**Exercises to complete**
a - Answer each question below from the discussion of Chrome's file-access option.
(i) Which HTML5 canvas function does the developer need access to?
(ii) In which Chrome version did starting with the --allow-file-access-from-files option allow calling canvas.toDataURL() from local files?
(iii) Before running Chrome, what should be confirmed according to the summary of answers?
b - Resume the discussion of Chrome's file-access option, picking up after its final line.

Reputation: 507
I have been developing an AJAX application using jQuery and Microsoft Seadragon technology.
I need to have access to the html5 canvas function toDataURL.
With Google Chrome, the same origin rule applies to this function which means that a page run locally (with the file:///
in the URL) failed to satisfy the same origin rule and an exception is thrown.
With Chrome 7, starting the application with --allow-file-access-from-files
option, allows to call canvas.toDataURL()
from local files.
However, it seems that starting the Chrome Beta 8 with the same option (--allow-file-access-from-files
) does not allow the call canvas.toDataURL()
on the local file.
Does Chrome gave up on the --allow-file-access-from-files
option or it has just been disabled since it is a Beta release and not a full release?
Thanks!
Upvotes: 27
Views: 93023
Reputation: 33402
To summarize all answers so far.
Before running chrome, make sure there are no chrome processes running.
Windows
-allow-file-access-from-files
(with one dash)

**Recorded information**
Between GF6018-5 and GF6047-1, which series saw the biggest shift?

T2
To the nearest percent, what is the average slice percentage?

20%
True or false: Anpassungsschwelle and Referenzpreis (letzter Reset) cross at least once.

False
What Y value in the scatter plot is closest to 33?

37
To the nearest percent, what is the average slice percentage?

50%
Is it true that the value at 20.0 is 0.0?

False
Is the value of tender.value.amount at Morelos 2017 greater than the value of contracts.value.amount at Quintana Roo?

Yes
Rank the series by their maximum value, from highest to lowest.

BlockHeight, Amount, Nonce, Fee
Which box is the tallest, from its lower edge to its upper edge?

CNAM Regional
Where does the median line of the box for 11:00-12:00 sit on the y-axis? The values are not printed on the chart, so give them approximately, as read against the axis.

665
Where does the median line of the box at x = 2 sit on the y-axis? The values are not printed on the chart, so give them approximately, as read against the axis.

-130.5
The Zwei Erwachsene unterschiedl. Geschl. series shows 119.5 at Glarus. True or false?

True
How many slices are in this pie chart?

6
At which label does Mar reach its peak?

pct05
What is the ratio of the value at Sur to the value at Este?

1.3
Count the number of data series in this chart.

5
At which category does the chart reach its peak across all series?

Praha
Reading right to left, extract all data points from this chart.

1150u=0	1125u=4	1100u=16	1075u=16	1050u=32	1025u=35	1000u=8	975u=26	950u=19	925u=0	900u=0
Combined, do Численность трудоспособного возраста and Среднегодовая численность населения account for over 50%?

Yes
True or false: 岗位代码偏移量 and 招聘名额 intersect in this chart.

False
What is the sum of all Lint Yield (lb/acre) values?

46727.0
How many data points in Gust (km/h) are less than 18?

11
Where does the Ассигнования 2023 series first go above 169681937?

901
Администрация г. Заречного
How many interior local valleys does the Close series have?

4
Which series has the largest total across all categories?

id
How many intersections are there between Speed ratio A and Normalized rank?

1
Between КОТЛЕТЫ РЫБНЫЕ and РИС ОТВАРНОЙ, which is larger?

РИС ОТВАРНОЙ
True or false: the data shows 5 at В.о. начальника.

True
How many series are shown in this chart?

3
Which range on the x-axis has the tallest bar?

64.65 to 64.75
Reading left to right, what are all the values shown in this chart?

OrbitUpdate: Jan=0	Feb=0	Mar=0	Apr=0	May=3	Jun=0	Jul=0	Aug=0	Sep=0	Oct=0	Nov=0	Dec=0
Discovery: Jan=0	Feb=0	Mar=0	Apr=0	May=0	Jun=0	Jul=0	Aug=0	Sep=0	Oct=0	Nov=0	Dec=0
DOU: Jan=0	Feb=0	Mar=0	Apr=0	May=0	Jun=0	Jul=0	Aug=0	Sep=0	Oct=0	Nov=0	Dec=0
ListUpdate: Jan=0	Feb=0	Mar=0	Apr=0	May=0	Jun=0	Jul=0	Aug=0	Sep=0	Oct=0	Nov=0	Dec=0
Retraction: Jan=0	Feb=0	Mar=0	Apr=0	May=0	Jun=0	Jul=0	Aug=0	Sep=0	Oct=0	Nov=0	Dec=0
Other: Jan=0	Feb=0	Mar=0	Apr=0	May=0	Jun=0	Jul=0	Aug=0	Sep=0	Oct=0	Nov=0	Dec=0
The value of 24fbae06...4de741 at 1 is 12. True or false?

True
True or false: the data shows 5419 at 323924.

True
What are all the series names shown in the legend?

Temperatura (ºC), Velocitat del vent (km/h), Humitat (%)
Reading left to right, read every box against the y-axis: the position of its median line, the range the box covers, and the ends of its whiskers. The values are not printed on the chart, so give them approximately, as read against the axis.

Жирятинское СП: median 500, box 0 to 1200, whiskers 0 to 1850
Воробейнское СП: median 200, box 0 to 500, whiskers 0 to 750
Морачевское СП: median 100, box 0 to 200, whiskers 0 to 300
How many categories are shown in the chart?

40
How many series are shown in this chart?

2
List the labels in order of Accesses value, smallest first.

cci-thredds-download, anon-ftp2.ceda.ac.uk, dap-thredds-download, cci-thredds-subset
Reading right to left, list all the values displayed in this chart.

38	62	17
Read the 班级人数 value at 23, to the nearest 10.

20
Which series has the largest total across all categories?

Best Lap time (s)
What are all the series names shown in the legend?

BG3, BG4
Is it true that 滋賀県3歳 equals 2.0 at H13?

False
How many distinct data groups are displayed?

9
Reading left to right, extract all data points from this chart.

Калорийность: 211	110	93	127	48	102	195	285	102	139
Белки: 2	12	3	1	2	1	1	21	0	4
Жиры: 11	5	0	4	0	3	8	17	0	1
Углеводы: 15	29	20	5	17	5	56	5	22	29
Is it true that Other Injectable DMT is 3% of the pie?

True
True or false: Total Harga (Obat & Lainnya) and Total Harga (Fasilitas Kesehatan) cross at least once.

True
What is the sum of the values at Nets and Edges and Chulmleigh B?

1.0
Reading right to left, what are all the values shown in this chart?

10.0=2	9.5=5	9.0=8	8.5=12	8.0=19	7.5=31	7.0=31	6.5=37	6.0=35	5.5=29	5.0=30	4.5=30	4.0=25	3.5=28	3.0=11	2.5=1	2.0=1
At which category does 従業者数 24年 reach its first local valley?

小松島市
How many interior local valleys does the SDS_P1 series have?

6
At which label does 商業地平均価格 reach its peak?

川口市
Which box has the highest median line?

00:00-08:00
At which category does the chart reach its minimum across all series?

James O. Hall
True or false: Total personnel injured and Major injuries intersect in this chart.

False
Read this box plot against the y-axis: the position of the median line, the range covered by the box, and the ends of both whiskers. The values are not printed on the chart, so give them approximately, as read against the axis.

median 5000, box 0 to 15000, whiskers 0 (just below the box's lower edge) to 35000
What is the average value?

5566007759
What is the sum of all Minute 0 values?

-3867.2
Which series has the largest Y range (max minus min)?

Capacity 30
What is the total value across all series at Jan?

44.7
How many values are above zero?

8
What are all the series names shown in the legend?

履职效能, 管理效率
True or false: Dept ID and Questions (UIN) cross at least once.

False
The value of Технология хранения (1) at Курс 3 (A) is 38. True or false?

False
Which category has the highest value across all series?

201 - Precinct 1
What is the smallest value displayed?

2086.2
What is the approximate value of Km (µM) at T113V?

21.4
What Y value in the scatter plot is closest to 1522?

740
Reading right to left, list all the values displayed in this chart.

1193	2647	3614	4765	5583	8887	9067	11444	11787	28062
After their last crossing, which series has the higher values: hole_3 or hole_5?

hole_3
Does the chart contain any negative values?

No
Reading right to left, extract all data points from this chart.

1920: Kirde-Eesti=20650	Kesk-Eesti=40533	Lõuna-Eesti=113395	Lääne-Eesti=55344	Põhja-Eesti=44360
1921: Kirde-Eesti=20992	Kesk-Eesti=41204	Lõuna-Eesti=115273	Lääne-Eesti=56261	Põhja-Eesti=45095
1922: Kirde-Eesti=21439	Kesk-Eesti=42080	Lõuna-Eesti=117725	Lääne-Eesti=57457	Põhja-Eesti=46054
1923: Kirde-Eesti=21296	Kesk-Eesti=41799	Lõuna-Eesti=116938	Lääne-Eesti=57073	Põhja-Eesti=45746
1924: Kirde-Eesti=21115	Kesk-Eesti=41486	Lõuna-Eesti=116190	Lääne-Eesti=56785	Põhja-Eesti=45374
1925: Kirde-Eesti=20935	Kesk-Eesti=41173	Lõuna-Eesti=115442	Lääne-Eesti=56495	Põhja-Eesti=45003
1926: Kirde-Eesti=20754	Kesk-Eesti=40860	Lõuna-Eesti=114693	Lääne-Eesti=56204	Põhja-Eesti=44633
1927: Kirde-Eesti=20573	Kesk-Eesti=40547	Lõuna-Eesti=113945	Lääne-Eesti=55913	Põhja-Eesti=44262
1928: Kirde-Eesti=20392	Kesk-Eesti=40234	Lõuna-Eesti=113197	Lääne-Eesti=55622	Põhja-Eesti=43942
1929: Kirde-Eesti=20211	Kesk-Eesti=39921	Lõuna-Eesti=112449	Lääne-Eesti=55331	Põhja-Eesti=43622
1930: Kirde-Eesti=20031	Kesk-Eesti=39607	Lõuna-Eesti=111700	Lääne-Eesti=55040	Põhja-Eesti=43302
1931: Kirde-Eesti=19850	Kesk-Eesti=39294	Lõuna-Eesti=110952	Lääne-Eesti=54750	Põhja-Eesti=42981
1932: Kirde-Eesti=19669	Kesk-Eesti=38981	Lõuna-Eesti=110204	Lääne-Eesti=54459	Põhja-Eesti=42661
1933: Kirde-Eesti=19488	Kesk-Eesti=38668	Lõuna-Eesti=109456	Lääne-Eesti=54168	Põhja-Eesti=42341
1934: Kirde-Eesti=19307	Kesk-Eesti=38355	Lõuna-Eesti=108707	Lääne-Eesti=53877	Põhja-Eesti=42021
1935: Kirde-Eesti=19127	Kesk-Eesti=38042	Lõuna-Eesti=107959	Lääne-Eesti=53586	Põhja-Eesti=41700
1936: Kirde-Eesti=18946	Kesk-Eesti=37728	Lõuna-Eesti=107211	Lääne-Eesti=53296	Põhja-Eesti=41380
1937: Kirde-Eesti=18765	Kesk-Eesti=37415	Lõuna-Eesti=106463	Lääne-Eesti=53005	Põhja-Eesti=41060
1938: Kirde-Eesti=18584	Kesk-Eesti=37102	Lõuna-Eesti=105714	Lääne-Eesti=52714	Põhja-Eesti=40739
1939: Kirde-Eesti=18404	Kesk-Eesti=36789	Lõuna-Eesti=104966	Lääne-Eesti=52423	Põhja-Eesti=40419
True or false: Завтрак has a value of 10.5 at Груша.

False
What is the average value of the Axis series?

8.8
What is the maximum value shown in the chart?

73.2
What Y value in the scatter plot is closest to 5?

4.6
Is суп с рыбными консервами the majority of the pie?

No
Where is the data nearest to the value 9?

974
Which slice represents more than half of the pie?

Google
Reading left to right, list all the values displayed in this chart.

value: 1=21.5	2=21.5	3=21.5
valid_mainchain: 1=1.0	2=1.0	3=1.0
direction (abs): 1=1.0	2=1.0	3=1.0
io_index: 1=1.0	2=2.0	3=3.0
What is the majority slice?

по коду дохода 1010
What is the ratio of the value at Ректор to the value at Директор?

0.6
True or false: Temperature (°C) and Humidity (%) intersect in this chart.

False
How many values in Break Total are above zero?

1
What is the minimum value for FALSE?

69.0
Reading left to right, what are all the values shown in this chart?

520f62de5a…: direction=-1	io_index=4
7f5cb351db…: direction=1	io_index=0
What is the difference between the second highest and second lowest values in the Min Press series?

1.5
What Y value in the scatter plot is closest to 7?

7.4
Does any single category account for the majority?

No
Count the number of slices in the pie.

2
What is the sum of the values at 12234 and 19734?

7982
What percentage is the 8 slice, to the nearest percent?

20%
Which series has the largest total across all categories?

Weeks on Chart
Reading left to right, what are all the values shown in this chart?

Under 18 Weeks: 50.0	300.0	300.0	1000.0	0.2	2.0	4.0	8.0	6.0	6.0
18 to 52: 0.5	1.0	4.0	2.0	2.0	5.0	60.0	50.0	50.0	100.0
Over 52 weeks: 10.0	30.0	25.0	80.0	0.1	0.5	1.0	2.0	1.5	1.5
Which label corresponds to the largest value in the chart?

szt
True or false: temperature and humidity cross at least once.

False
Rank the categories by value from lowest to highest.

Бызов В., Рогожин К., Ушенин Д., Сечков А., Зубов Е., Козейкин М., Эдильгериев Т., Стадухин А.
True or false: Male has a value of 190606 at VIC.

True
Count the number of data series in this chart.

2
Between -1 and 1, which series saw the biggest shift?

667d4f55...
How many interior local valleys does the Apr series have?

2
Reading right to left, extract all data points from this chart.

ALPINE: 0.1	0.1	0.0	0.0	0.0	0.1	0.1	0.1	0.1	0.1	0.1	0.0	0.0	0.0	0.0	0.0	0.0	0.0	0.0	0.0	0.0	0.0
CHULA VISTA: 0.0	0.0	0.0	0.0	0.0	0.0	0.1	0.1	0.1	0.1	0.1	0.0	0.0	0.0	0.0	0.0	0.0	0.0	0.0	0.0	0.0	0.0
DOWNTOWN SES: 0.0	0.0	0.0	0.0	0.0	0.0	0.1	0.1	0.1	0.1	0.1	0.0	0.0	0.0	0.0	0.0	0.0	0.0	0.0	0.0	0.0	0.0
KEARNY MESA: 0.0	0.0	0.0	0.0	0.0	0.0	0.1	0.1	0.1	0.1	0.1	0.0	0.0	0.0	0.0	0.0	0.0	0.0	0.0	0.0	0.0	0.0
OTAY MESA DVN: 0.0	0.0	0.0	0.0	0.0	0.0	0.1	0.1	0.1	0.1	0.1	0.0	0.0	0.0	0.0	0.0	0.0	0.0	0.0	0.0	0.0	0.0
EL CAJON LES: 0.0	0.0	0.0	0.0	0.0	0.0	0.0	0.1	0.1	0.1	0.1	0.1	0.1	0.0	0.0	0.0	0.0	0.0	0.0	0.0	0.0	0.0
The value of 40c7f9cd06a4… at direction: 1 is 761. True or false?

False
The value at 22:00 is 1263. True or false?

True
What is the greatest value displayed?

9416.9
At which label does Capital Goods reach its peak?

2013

**Per-task outputs**
a -
(i) toDataURL
(ii) Chrome 7
(iii) That no Chrome processes are running.

b -
Linux
--allow-file-access-from-files
(with two dashes)
Upvotes: 10
Reputation: 46735
Looking at the issues for this shows that the whole --allow-file-access-from-files
thing was rushed.
On to your Problem
Indeed it seems that this is something special to the beta, I'm using Chrome 8.0.552.5 dev
here and --allow-file-access-from-files
works like expected, I've also tested this with Chromium 9.0.592.0 (66889)
were it also works as expected.
I suspect there have been some changes on the dev branch. Unfortunately, finding something on chromium's issue tracker is nearly impossible.
Upvotes: 46
Reputation: 6277
The trick that woked for me is that you have to give the absolute path of the file and not just file name in your HTML code. e.g file://... instead of direct name even though you are accessing the file in the same directory. It will work!
Upvotes: -1
Reputation: 87
I've found a way around the issue using a JavaScript/Flash approach. If flash is compiled in the Local Only security sandbox, it has full access to local files. Using ExternalInterface, JavaScript can request a Flash Application to load a file, and Flash can pass the result back to JavaScript.
You can find my implementation here: https://code.google.com/p/flash-loader/
Upvotes: 1
Reputation: 14400
Did you close all chrome instances before opening with the command line argument? You have to do that to make that parameter work.